Rewrite the lines below as a JSON list of strings, one string for each line, leaving out any blank lines.
# Start of Material provided
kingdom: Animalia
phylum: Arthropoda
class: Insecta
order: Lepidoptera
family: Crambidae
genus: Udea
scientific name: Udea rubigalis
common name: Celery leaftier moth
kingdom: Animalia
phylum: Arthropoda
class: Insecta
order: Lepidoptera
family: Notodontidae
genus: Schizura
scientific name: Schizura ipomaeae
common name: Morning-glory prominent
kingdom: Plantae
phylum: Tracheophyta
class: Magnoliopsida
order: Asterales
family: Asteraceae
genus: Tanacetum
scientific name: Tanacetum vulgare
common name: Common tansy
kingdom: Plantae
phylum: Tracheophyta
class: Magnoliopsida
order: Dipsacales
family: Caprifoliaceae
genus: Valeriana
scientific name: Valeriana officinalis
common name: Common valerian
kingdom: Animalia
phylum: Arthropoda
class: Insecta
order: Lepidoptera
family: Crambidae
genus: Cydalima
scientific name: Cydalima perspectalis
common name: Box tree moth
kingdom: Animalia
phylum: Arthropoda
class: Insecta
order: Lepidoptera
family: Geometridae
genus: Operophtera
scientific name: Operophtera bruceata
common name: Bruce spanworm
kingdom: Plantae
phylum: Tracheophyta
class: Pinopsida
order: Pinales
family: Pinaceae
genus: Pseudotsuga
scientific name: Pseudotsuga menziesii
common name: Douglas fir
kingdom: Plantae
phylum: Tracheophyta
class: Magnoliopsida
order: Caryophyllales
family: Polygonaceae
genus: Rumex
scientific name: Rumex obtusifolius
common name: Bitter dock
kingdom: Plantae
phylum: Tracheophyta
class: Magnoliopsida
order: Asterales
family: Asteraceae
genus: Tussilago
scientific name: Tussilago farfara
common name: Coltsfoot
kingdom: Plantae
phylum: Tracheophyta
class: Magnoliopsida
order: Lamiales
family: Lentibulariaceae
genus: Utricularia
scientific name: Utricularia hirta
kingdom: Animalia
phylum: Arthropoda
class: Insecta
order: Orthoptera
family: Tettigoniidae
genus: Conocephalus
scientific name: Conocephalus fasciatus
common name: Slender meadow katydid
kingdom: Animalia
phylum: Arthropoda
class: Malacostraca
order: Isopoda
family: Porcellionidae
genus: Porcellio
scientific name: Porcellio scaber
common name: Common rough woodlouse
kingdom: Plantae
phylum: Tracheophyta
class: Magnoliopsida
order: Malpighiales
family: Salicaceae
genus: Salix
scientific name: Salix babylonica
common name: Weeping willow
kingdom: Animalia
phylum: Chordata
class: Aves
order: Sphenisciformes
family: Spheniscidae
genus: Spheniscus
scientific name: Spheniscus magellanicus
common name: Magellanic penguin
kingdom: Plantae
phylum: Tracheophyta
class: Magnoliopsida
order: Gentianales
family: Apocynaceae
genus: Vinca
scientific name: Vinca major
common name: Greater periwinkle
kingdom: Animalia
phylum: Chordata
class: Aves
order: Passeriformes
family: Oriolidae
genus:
# End of Material provided
▶ [Output for this exercise]
[
  "kingdom: Animalia",
  "phylum: Arthropoda",
  "class: Insecta",
  "order: Lepidoptera",
  "family: Crambidae",
  "genus: Udea",
  "scientific name: Udea rubigalis",
  "common name: Celery leaftier moth",
  "kingdom: Animalia",
  "phylum: Arthropoda",
  "class: Insecta",
  "order: Lepidoptera",
  "family: Notodontidae",
  "genus: Schizura",
  "scientific name: Schizura ipomaeae",
  "common name: Morning-glory prominent",
  "kingdom: Plantae",
  "phylum: Tracheophyta",
  "class: Magnoliopsida",
  "order: Asterales",
  "family: Asteraceae",
  "genus: Tanacetum",
  "scientific name: Tanacetum vulgare",
  "common name: Common tansy",
  "kingdom: Plantae",
  "phylum: Tracheophyta",
  "class: Magnoliopsida",
  "order: Dipsacales",
  "family: Caprifoliaceae",
  "genus: Valeriana",
  "scientific name: Valeriana officinalis",
  "common name: Common valerian",
  "kingdom: Animalia",
  "phylum: Arthropoda",
  "class: Insecta",
  "order: Lepidoptera",
  "family: Crambidae",
  "genus: Cydalima",
  "scientific name: Cydalima perspectalis",
  "common name: Box tree moth",
  "kingdom: Animalia",
  "phylum: Arthropoda",
  "class: Insecta",
  "order: Lepidoptera",
  "family: Geometridae",
  "genus: Operophtera",
  "scientific name: Operophtera bruceata",
  "common name: Bruce spanworm",
  "kingdom: Plantae",
  "phylum: Tracheophyta",
  "class: Pinopsida",
  "order: Pinales",
  "family: Pinaceae",
  "genus: Pseudotsuga",
  "scientific name: Pseudotsuga menziesii",
  "common name: Douglas fir",
  "kingdom: Plantae",
  "phylum: Tracheophyta",
  "class: Magnoliopsida",
  "order: Caryophyllales",
  "family: Polygonaceae",
  "genus: Rumex",
  "scientific name: Rumex obtusifolius",
  "common name: Bitter dock",
  "kingdom: Plantae",
  "phylum: Tracheophyta",
  "class: Magnoliopsida",
  "order: Asterales",
  "family: Asteraceae",
  "genus: Tussilago",
  "scientific name: Tussilago farfara",
  "common name: Coltsfoot",
  "kingdom: Plantae",
  "phylum: Tracheophyta",
  "class: Magnoliopsida",
  "order: Lamiales",
  "family: Lentibulariaceae",
  "genus: Utricularia",
  "scientific name: Utricularia hirta",
  "kingdom: Animalia",
  "phylum: Arthropoda",
  "class: Insecta",
  "order: Orthoptera",
  "family: Tettigoniidae",
  "genus: Conocephalus",
  "scientific name: Conocephalus fasciatus",
  "common name: Slender meadow katydid",
  "kingdom: Animalia",
  "phylum: Arthropoda",
  "class: Malacostraca",
  "order: Isopoda",
  "family: Porcellionidae",
  "genus: Porcellio",
  "scientific name: Porcellio scaber",
  "common name: Common rough woodlouse",
  "kingdom: Plantae",
  "phylum: Tracheophyta",
  "class: Magnoliopsida",
  "order: Malpighiales",
  "family: Salicaceae",
  "genus: Salix",
  "scientific name: Salix babylonica",
  "common name: Weeping willow",
  "kingdom: Animalia",
  "phylum: Chordata",
  "class: Aves",
  "order: Sphenisciformes",
  "family: Spheniscidae",
  "genus: Spheniscus",
  "scientific name: Spheniscus magellanicus",
  "common name: Magellanic penguin",
  "kingdom: Plantae",
  "phylum: Tracheophyta",
  "class: Magnoliopsida",
  "order: Gentianales",
  "family: Apocynaceae",
  "genus: Vinca",
  "scientific name: Vinca major",
  "common name: Greater periwinkle",
  "kingdom: Animalia",
  "phylum: Chordata",
  "class: Aves",
  "order: Passeriformes",
  "family: Oriolidae",
  "genus:"
]